Discussion in 'Coffee House' started by Mark Dohle, Jan 13, 2018.

  1. Mark Dohle

    Mark Dohle Principalities

    My Own Incompleteness

    Be at peace with your own soul, then heaven and earth will be at peace with you. Eagerly enter into the treasure house that is within you, and so you will see the things that are in heaven; for there is but one single entry to them both. The ladder that leads to the Kingdom is hidden within your soul- Saint Isaac the Syrian

    When I first read the above quote I was put off. However, after looking back on my own life I can see how true it is. When I am not at peace with myself, nothing seems right. I can become easily annoyed, or angry. Yet, I have found that at the bottom of this inner ferment is a deep anxiety that things will fall apart, the center will not hold, that the abyss of oblivion is ready to swallow everything up.
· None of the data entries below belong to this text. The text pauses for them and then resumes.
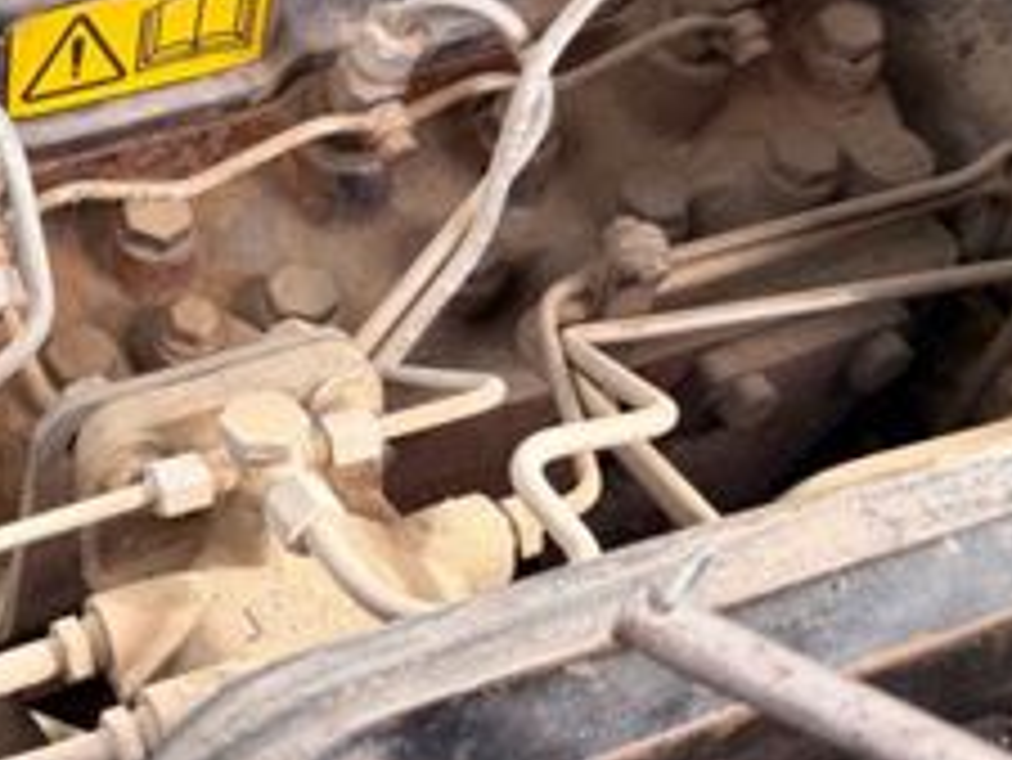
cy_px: 274
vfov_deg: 22.9
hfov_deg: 28.1
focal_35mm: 64
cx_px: -45
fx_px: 1872
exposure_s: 1/121
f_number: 1.78
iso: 64
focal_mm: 6.76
Much of this comes about because I choose, to run from my ‘inner self’, afraid of what I may find, or perhaps of the nothingness that is there at intervals as well. Yet when I seek to be at peace with myself, I have to find a way to be with that which causes me pain and to embrace it, not fear it. Not an easy task and for me, not something that I accomplish once and for all. For even if from past experience I have learned that inner harmony can only come with embracing my inner world and to find reconciliation with my own incompleteness, yet, I still may choose to forget that and place myself in a dry barren inner landscape, with no living water anywhere. To find peace with myself I have to be rooted deeply in the living waters, in the depths of grace, and to find peace amidst the storm. The ladder is a good analogy, one rung at a time, and if I slip, to begin again, in peace, hope, and trust. –Br.MD
     
    jackzokay likes this.
  2. Mario

    Mario Powers

    Mark,

    What a wonderful reflection. Two images come to mind from yours and St. Isaac's use of the word ladder. The first was the scene from Jesus of Nazareth, when Joseph observes Jesus climbing up the ladder outside their home, as if in search for God. The second is the feeling of relief when I've been up on the roof of my home and I step on solid ground after coming down the rungs. But I think it is true that the ladder which leads us down into the depths of God is in each of our hearts. In another thread, I spoke of the difference between praying a Rosary while driving versus praying a Rosary, say, in front of the Blessed Sacrament in the stillness of the church. Or take the Divine Office. The richness of imagery, such as "the face of God," or the beauty of the Psalms can lead us to a quiet repose. I believe to sit attentively in the quiet, waiting upon the Lord, is yet a further rung down, closer to the ocean of Jesus' love. Then, of course, are the times when God seems to act sovereignly and bypasses the ladder entirely! For me, such times are rare indeed!

    But yes, the treasure house is within, where God accepts my incompleteness when I cannot. :)

    Safe on the Father's Lap!
     
    Last edited: Jan 13, 2018
  3. soldier of christ

    soldier of christ Principalities

    I find I have a hard time separating myself from my duties. My duties which I think are given to me by God. Much anxiety arises when I feel I have failed in my duties, as I see it as a failure for God. I long for that inner peace within myself, I can understand why someone would want to become a hermit instead of the call to be a hermit, to live outside the everyday world seems much easier. There is much "fear and pain" as you say "Yet when I seek to be at peace with myself, I have to find a way to be with that which causes me pain and to embrace it, not fear it."